What is required: Starting at the line that contains "city for a chance to win prizes.", repeat each line exactly until the records end, keeping both the first and the last.

Records provided:
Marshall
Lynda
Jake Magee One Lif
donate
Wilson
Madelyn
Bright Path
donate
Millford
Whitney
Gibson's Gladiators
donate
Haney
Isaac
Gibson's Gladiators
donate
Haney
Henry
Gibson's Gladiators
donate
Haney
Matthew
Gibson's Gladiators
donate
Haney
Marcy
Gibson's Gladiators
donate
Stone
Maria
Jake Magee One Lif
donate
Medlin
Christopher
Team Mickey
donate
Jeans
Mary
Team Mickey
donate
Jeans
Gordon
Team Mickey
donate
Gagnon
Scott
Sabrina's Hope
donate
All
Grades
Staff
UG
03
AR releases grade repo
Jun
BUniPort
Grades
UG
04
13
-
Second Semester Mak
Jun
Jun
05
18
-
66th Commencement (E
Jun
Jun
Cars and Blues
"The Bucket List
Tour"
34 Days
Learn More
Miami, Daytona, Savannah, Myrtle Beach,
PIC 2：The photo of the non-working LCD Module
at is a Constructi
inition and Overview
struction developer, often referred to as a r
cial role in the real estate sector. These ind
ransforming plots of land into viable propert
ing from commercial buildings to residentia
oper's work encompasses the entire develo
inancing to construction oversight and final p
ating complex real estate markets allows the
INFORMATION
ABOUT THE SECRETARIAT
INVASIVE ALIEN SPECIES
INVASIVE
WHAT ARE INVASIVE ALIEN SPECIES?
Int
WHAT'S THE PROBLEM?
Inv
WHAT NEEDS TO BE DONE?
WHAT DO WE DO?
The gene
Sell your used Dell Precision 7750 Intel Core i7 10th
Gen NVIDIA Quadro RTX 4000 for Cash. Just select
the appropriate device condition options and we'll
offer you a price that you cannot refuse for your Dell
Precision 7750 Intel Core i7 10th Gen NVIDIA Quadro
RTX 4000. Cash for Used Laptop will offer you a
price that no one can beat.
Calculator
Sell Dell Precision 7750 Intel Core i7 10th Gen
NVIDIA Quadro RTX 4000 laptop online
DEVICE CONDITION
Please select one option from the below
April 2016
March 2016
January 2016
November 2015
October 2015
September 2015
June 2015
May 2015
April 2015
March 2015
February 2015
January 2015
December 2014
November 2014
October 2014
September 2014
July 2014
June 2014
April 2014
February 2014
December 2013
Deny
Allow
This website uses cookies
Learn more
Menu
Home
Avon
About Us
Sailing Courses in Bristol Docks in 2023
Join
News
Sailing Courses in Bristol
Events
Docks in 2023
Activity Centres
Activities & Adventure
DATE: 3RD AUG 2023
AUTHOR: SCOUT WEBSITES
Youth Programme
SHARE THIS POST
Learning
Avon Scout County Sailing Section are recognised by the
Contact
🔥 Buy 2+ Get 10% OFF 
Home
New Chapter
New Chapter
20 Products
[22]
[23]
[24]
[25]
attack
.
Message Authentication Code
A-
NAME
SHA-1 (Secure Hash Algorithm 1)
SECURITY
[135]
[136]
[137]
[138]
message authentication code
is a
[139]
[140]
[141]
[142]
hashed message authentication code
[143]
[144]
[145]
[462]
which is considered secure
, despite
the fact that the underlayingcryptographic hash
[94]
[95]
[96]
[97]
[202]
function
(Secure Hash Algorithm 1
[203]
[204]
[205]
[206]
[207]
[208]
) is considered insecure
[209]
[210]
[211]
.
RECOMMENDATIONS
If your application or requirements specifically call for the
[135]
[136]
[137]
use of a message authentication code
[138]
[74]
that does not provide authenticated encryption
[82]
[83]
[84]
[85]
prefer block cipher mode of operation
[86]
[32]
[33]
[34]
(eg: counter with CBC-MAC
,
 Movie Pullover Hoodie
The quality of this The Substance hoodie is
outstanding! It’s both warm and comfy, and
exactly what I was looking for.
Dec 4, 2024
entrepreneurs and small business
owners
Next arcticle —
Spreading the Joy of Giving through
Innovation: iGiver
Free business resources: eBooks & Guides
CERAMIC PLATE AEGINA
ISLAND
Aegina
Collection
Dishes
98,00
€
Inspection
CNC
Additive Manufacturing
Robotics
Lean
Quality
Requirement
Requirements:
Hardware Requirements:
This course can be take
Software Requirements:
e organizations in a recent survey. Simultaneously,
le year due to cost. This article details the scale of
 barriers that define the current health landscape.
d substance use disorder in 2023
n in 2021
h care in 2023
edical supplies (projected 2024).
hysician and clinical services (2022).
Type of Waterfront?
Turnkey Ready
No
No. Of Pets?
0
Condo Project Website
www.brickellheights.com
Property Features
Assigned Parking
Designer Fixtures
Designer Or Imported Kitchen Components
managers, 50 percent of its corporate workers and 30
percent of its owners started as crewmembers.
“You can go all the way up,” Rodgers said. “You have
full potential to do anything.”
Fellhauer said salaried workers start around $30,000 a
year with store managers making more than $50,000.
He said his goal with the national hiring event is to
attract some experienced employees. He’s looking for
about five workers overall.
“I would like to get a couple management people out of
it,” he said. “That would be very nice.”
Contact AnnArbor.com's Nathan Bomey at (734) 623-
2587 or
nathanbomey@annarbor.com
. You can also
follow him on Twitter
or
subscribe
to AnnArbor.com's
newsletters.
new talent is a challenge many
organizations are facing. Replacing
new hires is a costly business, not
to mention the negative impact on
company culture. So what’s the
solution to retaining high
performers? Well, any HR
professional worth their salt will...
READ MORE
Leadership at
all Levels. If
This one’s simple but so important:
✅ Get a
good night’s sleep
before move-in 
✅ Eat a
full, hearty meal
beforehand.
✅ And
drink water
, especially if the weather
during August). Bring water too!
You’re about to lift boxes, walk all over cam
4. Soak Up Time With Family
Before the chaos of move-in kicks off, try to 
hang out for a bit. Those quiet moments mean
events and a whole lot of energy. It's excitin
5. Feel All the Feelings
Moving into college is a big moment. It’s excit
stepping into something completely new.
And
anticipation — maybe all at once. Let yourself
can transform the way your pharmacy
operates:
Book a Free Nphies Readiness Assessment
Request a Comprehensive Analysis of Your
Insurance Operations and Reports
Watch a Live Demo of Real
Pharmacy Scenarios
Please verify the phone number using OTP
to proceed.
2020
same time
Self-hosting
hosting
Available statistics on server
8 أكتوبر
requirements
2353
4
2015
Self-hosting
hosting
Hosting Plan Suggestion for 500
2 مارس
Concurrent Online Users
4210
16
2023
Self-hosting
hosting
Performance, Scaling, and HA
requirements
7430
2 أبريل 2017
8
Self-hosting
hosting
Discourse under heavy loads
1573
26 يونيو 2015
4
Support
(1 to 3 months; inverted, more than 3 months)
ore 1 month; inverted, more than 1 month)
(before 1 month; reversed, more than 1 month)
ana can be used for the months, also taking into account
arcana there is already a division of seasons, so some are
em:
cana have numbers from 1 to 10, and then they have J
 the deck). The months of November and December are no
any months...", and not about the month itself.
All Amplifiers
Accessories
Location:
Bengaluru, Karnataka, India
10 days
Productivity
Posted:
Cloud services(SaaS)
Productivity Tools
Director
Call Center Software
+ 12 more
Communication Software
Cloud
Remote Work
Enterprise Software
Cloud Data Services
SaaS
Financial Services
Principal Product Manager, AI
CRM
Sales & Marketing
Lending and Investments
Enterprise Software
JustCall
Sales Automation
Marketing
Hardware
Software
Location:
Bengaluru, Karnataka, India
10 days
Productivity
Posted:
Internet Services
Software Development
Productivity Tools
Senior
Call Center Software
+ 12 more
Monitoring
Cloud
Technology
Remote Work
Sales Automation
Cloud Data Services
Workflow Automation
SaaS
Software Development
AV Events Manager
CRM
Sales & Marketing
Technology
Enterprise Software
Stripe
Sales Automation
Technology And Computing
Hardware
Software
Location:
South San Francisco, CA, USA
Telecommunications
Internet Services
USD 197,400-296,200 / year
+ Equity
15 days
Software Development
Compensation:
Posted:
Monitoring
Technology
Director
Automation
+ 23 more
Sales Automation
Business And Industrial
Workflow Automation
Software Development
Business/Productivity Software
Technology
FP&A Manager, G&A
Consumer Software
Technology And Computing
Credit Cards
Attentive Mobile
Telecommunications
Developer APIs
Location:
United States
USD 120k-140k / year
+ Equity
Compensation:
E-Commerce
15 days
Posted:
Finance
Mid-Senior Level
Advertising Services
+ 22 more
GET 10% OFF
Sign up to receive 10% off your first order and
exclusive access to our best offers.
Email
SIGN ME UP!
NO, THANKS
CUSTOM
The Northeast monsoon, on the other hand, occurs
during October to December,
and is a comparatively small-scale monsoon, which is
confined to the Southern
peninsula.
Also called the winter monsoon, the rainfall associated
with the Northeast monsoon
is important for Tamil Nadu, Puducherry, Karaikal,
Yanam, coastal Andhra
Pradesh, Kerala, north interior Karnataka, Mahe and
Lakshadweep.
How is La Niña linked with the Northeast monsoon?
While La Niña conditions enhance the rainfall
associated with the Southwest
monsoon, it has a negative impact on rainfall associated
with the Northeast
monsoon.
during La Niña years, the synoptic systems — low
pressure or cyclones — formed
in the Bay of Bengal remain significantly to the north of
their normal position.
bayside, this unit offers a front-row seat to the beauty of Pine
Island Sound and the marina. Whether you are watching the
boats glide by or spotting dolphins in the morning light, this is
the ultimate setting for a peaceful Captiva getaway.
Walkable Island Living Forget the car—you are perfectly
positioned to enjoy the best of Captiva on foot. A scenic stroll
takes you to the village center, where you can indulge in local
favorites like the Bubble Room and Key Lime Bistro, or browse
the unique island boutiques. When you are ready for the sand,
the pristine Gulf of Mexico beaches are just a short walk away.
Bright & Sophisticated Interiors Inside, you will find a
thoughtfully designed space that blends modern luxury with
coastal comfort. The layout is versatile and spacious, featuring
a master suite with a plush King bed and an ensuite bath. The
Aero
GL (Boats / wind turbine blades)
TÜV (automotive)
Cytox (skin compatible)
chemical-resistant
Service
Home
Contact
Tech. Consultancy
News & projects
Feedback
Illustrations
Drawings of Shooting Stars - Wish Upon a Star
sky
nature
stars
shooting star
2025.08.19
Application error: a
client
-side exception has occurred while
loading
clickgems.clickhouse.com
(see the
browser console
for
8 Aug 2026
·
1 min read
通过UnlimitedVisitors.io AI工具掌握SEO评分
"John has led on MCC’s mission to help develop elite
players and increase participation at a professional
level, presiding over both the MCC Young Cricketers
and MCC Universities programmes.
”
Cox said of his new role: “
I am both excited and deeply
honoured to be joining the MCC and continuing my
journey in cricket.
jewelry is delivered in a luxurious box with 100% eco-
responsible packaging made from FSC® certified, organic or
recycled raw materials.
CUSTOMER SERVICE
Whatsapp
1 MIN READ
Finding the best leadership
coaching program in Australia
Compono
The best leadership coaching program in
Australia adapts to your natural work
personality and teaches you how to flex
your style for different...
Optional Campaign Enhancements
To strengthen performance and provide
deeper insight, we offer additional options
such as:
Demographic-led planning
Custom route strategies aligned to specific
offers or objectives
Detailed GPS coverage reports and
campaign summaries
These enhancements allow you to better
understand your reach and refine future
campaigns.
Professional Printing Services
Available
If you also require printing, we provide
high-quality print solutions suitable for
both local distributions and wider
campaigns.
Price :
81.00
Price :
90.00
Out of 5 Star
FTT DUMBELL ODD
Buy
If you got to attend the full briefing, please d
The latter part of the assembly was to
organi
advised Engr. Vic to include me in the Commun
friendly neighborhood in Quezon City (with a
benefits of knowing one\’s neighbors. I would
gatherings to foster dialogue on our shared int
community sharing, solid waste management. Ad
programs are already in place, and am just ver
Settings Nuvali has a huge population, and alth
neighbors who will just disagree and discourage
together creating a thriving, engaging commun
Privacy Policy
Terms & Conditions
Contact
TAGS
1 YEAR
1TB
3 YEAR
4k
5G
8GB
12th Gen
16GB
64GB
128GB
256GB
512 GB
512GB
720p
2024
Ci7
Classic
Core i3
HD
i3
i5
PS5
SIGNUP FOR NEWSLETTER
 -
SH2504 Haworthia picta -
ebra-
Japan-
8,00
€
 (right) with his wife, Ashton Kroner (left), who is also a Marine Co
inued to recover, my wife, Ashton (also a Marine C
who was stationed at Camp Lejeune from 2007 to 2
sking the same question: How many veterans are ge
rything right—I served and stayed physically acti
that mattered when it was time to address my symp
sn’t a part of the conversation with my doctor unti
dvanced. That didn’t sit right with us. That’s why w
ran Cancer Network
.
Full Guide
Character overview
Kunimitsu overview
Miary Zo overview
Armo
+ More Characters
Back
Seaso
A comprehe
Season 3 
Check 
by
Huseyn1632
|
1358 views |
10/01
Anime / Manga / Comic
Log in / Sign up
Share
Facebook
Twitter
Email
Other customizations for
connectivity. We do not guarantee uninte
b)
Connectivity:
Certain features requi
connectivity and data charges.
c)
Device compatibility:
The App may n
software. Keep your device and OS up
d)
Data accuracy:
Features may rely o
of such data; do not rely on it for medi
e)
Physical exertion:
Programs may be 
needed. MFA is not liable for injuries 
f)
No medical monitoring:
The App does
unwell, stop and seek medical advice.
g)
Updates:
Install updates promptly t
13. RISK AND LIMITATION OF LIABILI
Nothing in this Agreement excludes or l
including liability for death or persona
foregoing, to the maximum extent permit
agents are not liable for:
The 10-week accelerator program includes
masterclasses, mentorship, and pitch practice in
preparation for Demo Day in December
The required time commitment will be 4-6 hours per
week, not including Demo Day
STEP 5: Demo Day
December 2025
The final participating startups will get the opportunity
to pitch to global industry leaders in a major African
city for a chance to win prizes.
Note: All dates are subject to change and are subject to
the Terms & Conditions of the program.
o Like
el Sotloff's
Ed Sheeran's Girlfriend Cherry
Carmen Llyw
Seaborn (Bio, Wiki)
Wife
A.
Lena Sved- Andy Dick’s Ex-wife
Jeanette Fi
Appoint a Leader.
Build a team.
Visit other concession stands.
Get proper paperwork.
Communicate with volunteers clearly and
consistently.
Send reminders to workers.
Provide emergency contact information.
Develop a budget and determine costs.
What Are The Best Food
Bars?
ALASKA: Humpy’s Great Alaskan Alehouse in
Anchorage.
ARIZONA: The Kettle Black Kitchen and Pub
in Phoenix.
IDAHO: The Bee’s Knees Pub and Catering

Output of the task:
city for a chance to win prizes.
Note: All dates are subject to change and are subject to
the Terms & Conditions of the program.
o Like
el Sotloff's
Ed Sheeran's Girlfriend Cherry
Carmen Llyw
Seaborn (Bio, Wiki)
Wife
A.
Lena Sved- Andy Dick’s Ex-wife
Jeanette Fi
Appoint a Leader.
Build a team.
Visit other concession stands.
Get proper paperwork.
Communicate with volunteers clearly and
consistently.
Send reminders to workers.
Provide emergency contact information.
Develop a budget and determine costs.
What Are The Best Food
Bars?
ALASKA: Humpy’s Great Alaskan Alehouse in
Anchorage.
ARIZONA: The Kettle Black Kitchen and Pub
in Phoenix.
IDAHO: The Bee’s Knees Pub and Catering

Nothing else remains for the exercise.